The center had originally been a 500-acre summer estate of Alice Bemis Taylor, a philanthropist and an important Colorado Springs family. Mrs. Taylor held artist-in-residence programs on the estate she called La Foret. The Taylor Memorial Chapel was built one year after the lodge as a memorial to her husband, Frederick Morgan Pike Taylor. Alice Taylor died in 1942 and the property was deeded to the Colorado Congregational Church by the Bemis Taylor Foundation. The center is now open to United Church of Christ members, other denominations and organizations.

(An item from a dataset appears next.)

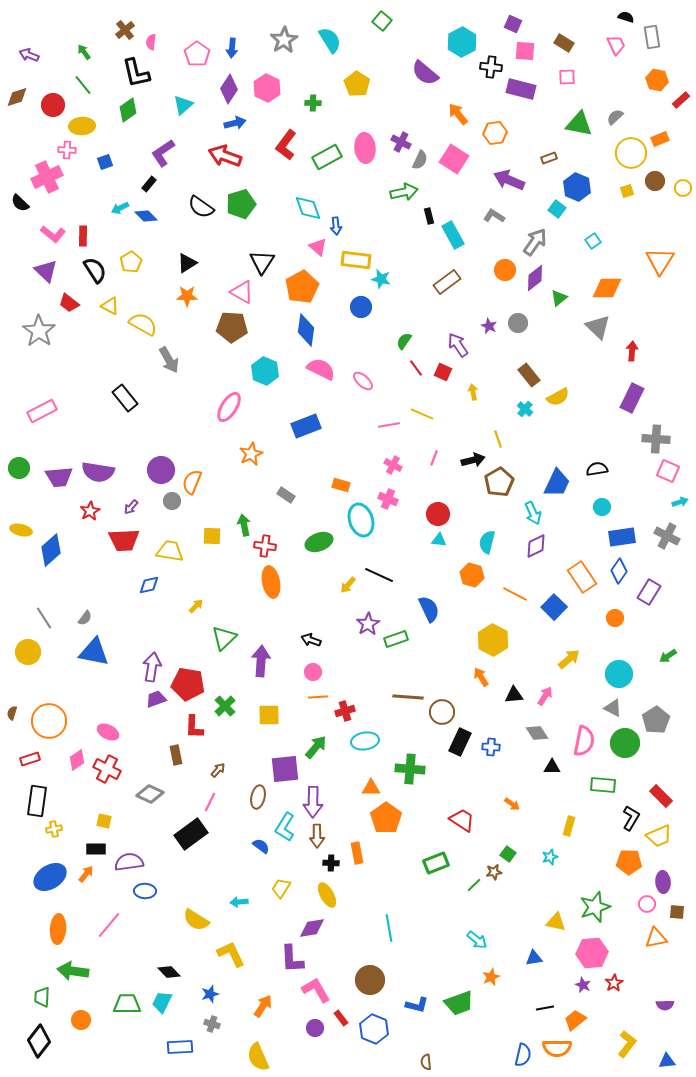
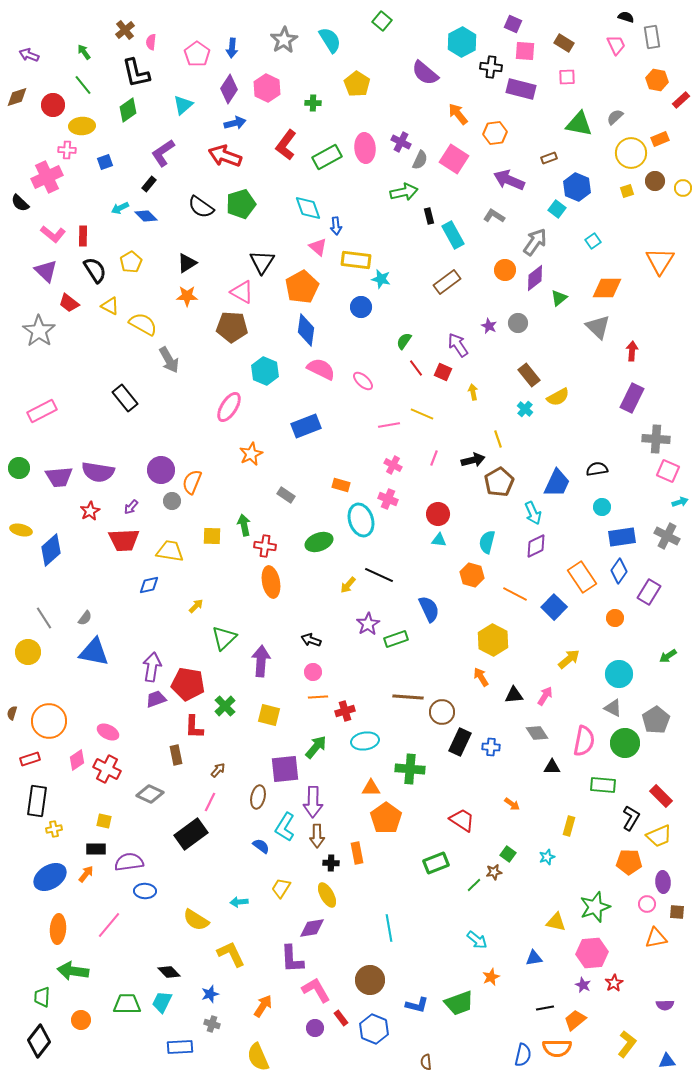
yellow square at (269, 715): rotated 15 degrees clockwise
cyan star at (550, 857): moved 3 px left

La Foret now has a number of cabins, a dining hall, sports fields and courts, and outdoor theater seating.

==Black Forest fire==
Ponderosa Lodge and other buildings at La Foret Conference and Retreat Center were spared from the Black Forest fire (June, 2013), at least partly due to mitigation efforts.

The retreat center created the "Black Forest Strong" organization to serve as a resource to the recuperating Black Forest community. The seven point plan includes grief counseling, serving as a community resource center, providing aid to victims and organizing events. In addition, the plan includes preservation, reseeding efforts, and mitigation training and services.